--- START ---
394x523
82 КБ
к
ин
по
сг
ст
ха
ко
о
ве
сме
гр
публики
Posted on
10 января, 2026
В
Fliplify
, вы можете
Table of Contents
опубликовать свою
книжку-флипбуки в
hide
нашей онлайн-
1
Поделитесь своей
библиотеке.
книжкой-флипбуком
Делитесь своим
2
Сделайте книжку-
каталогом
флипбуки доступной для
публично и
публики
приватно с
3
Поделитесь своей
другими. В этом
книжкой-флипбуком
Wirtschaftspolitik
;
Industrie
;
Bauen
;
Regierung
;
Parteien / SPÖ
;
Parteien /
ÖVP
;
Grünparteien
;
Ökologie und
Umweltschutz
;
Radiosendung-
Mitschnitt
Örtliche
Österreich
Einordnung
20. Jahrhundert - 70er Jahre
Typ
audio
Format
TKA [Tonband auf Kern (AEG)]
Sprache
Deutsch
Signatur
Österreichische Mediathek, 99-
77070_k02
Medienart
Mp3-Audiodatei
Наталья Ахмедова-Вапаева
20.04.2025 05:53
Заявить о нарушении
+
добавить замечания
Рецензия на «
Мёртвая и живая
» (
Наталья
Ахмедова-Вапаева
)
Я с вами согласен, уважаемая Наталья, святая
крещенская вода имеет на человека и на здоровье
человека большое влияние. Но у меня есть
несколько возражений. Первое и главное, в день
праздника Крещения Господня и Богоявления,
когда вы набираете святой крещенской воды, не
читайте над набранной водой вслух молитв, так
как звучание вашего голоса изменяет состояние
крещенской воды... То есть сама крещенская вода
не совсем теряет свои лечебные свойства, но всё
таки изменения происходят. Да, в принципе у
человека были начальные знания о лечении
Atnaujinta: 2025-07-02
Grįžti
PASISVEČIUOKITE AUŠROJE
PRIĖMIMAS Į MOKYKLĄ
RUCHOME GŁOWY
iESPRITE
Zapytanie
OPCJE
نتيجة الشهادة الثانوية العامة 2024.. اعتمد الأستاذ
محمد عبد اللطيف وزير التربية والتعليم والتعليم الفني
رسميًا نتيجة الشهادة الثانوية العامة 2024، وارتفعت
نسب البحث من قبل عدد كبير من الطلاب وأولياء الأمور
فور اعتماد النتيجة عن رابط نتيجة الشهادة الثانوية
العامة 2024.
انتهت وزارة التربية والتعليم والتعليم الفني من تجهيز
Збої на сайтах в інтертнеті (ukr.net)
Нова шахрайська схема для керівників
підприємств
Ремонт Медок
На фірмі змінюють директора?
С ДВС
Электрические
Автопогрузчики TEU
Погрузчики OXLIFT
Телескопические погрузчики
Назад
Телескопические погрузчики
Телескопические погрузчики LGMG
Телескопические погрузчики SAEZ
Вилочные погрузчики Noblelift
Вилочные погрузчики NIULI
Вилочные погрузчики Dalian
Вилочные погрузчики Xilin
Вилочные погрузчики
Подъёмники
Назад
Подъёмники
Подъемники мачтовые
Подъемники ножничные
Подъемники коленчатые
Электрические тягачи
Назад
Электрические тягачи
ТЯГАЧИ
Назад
--- END ---
Count how many lines of the listing above include "Вилочные" and report that number alone.

Reply to the task
5